* _Quoted passage_:
_ _ _

# Clarification of a piston and crank dynamics question

Yesterday, I had an Engineering Mechanics exam which involved a Piston and a Crankshaft engineering dynamics problem, which I was a bit stumped about. I sought clarification from the teaching staff but they were not exactly in front of the exam paper when I spoke to them on the phone, so I am unsure if they understood my question properly.

Whilst I've already submitted my exam paper, I was wondering if someone could clarify whether this question is correctly set up, as I suspect they have mixed the definition of crankshaft/connecting rod incorrectly.

I think I was the only student sitting the paper (resit exam), but to avoid anyone else gleaning in on the exam paper, I've slightly modified the question's values here but kept the question consistent with the way it was written by the lecturer.

The question is as follows:

Consider the piston and crank mechanism at the time instant shown below. The Crank $$BC$$ of length 30 mm is rotating at angular velocity $$\dotθ=0.25s^{-1}$$. The piston $$C$$ is free to move along the vertical housing. Determine the velocity $$V_C$$ of the piston when $$θ=30°$$.

Now, I'm not looking for an answer to this question as I know how to do it (using instantaneous centre method), but what I am really asking is clarification as to whether the above question is even physically possible?

_ _ _

(Raw records)
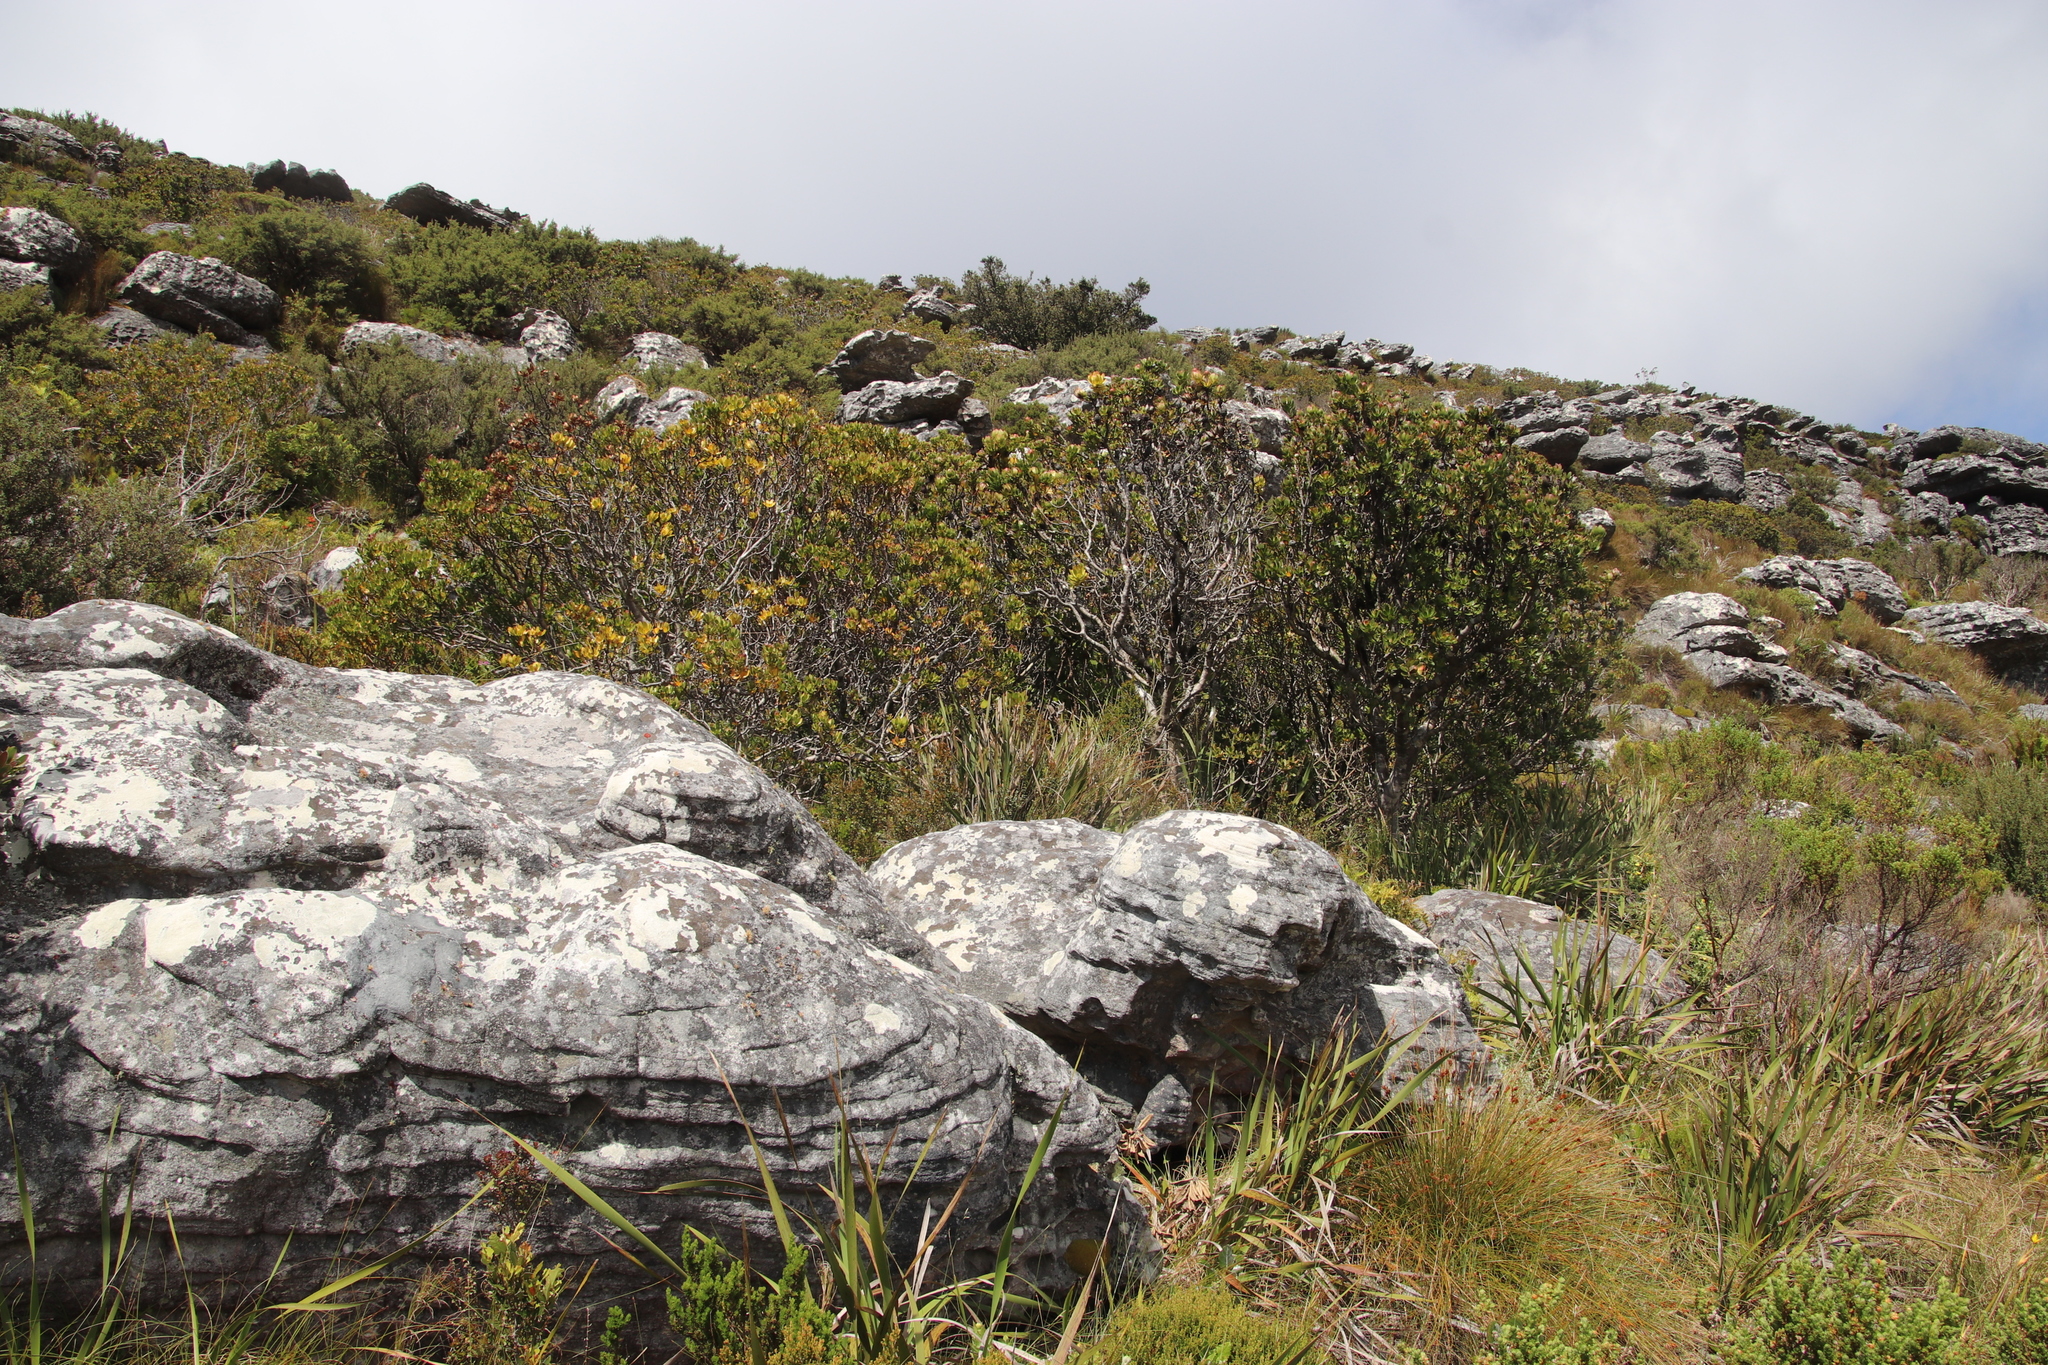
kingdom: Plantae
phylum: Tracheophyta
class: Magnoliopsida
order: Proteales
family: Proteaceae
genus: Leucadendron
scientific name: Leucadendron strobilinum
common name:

_ _ _

* _Exercise instructions_:
a – Rewrite the paragraph of the piston and crank post that begins "Yesterday, I had an Engineering Mechanics exam" as a short list of its main facts.
b – Go on with the piston and crank post, starting after its last sentence.

* _Written answers_:
a –
- The writer sat an Engineering Mechanics exam yesterday.
- It included a piston and crankshaft dynamics problem that left the writer a bit stumped.
- The writer asked the teaching staff for clarification by phone.
- The staff did not have the exam paper in front of them, so the writer is unsure they understood the question.

b –
From the various example problems I've attempted, the piston $$C$$ is attached to a connecting rod (say $$BC$$), which is connected with the crankshaft (say $$AB$$) at point $$B$$. However, in the above question, they have defined the crankshaft to be $$BC$$ that is directly attached to the piston, rotating (I assume from point $$B$$) with no connecting rod. Is this possible? Also, what is the point of $$AB$$ then?

I'd appreciate some clarification on this question, as I suspect the question is incorrectly written and subsequently would affect my chance of passing the already difficult exam. Many thanks for taking the time to look at my question.

• @PhilSweet couldn’t we use law of sines to find angle at A using length BC. After we find that angle we can find angle at B by subtracting angle A and angle C (θ = 30°) from 180°, and then finally we can find length AC? Apr 9, 2022 at 14:18
• Yes, I was wrong about that. Apr 9, 2022 at 14:50
• @PhilSweet that’s ok. But I’m still unsure about having a crankshaft directly connected to the piston. Usually there’s a connecting rod in between, which doesn’t appear to be the case with this question. It seems like it’s rotating around point B when typical set ups would have it rotating around point A, right? Apr 9, 2022 at 15:12
• Are you asking whether AB is going to rotate about A like an engine crankshaft would?
– NMech
Apr 11, 2022 at 12:15
• I can't really comment on the appeal thing (to be honest I don't think you would get much luck). This mechanism may not be required to rotate fully about B. And the information that is provided is sufficient to calculate the velocity in a limited range. (Having said that, If I was taking the exam I would have asked during the exam to clarify certain thing e.g. if the position of C is level with A, of whether it is grounded).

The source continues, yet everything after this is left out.